Directions for this task — The required answer is an exact copy of every line from the beginning of the entries through the line with "capturing groups is", with all pictures omitted.

Saved data entries
⟨

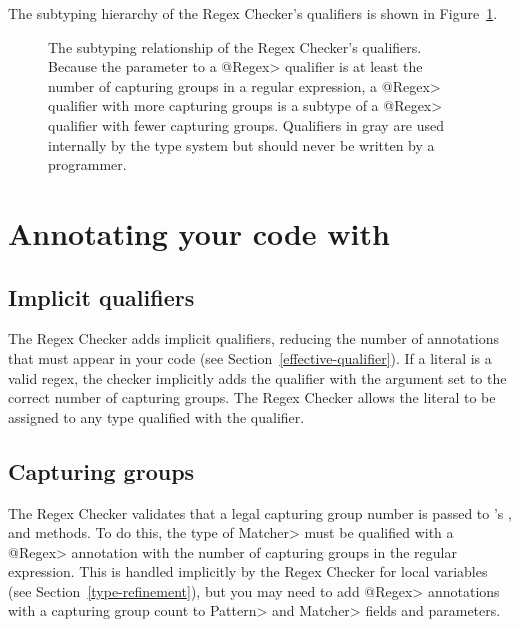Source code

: The subtyping hierarchy of the Regex Checker's qualifiers is shown in
Figure~\ref{fig-regex-hierarchy}.

\begin{figure}
\caption{The subtyping relationship of the Regex Checker's qualifiers.
  Because the parameter to a \<@Regex> qualifier is at least the number of
  capturing groups in a regular expression, a \<@Regex> qualifier with more
  capturing groups is a subtype of a \<@Regex> qualifier with fewer capturing
  groups. Qualifiers in gray are used internally by the type
  system but should never be written by a programmer.}
\label{fig-regex-hierarchy}
\end{figure}

\section{Annotating your code with \label{annotating-with-regex}}


\subsection{Implicit qualifiers\label{regex-implicit-qualifiers}}

The Regex Checker adds
implicit qualifiers, reducing the number of annotations that must appear
in your code (see Section~\ref{effective-qualifier}).
If a  literal is a valid regex,
the checker implicitly adds the  qualifier with
the argument set to the correct number of capturing groups.
The Regex Checker allows
the  literal to be assigned to any type qualified with the
 qualifier.


\subsection{Capturing groups\label{regex-capturing-groups}}

The Regex Checker validates that a legal capturing group number is passed
to 's
,
 and
 methods. To do this,
the type of \<Matcher> must be qualified with a \<@Regex> annotation
with the number of capturing groups in the regular expression. This is
handled implicitly by the Regex Checker for local variables (see
Section~\ref{type-refinement}), but you may need to add \<@Regex> annotations
with a capturing group count to \<Pattern> and \<Matcher> fields and
parameters.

⟩

Task answer —
Source code

: The subtyping hierarchy of the Regex Checker's qualifiers is shown in
Figure~\ref{fig-regex-hierarchy}.

\begin{figure}
\caption{The subtyping relationship of the Regex Checker's qualifiers.
  Because the parameter to a \<@Regex> qualifier is at least the number of
  capturing groups in a regular expression, a \<@Regex> qualifier with more
  capturing groups is a subtype of a \<@Regex> qualifier with fewer capturing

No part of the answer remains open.